BEGIN
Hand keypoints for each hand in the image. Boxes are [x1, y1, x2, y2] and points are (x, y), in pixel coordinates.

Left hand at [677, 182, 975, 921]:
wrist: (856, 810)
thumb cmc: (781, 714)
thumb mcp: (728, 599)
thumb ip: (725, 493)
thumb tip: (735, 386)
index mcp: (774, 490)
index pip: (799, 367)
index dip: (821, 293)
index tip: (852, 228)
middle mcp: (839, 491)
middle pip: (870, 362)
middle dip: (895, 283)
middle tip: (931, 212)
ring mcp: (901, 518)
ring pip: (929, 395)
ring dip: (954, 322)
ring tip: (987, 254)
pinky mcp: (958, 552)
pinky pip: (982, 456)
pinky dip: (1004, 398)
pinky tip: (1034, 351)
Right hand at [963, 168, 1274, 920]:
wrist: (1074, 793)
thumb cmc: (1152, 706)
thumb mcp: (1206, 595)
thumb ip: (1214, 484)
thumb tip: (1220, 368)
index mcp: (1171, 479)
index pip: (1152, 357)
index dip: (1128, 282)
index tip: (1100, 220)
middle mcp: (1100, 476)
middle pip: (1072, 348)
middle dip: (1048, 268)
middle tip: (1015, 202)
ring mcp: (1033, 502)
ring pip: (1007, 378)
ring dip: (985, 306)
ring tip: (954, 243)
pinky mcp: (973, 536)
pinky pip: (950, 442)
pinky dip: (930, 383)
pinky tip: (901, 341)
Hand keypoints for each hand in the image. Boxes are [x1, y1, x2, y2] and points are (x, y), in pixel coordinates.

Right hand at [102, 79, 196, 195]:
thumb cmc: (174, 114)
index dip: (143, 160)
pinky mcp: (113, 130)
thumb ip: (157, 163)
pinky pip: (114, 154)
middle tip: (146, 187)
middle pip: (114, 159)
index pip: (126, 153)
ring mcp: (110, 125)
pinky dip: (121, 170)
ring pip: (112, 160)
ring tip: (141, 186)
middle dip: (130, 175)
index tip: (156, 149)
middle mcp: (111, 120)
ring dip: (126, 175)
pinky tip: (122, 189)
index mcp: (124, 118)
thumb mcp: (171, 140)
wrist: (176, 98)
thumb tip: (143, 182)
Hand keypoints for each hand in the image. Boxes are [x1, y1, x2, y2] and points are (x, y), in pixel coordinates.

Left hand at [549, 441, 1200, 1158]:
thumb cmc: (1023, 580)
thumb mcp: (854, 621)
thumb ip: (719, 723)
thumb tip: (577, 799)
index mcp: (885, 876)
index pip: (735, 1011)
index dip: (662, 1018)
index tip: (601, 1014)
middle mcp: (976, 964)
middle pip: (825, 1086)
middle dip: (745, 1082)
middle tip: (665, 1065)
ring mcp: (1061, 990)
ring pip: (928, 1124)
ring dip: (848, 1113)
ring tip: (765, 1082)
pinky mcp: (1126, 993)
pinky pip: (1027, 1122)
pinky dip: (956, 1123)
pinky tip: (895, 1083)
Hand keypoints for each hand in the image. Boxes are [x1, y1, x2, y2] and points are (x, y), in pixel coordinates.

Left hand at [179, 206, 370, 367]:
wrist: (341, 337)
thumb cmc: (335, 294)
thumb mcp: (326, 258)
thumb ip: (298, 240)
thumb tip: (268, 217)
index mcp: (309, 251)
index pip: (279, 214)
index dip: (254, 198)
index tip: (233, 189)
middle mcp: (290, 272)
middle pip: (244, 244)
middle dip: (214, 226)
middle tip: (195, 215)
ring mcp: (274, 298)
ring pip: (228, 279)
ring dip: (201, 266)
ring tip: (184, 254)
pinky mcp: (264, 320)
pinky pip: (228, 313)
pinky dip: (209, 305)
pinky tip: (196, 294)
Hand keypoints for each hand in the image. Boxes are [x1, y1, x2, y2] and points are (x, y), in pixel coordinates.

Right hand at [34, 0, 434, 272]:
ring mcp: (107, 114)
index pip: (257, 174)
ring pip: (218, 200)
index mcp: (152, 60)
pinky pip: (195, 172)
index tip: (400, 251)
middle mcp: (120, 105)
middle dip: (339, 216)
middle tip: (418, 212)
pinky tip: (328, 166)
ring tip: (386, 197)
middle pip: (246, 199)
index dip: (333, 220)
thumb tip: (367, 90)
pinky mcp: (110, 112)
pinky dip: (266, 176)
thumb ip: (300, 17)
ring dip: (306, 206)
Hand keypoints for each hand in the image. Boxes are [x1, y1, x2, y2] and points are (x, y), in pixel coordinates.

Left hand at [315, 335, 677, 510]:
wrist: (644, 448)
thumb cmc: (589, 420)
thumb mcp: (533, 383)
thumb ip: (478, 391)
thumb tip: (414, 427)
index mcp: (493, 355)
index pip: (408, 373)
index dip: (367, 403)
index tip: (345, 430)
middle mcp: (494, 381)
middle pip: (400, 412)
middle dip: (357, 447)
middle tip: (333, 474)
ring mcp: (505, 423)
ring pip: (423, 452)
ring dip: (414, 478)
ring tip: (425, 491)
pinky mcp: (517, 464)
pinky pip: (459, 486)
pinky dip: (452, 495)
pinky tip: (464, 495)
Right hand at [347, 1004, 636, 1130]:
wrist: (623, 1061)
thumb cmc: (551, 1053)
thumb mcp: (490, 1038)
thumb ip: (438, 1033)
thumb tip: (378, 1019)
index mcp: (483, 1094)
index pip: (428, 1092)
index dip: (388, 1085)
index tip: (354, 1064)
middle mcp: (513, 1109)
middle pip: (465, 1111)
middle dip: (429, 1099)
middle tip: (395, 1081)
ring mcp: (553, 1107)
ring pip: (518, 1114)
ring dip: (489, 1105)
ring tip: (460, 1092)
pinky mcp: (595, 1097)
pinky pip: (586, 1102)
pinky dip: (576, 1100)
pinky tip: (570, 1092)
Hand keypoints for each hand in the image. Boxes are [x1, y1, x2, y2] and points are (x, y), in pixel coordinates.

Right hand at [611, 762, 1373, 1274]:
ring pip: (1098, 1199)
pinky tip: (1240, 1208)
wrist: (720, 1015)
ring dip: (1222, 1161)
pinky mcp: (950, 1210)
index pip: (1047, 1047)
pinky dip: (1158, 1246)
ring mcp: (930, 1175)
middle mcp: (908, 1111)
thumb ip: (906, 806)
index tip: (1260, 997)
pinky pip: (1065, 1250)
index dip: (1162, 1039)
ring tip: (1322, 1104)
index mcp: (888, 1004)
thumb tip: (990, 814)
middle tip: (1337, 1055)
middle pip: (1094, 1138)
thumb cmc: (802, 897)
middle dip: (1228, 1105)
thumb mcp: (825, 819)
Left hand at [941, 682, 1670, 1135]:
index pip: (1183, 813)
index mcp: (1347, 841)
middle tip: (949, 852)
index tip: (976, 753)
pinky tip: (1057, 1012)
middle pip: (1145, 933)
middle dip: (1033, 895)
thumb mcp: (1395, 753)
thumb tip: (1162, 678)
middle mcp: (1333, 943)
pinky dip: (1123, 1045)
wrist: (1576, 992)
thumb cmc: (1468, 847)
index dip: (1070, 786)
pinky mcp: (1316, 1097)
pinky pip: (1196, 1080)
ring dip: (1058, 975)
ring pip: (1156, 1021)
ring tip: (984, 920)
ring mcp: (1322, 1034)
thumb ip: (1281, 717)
END
The result should be every line that contains "wrist", copied from the entries.

### Exercise response
wrist: (856, 810)
wrist: (1074, 793)
wrist: (176, 98)
wrist: (341, 337)
wrist: (644, 448)
wrist: (623, 1061)
wrist: (720, 1015)
wrist: (1576, 992)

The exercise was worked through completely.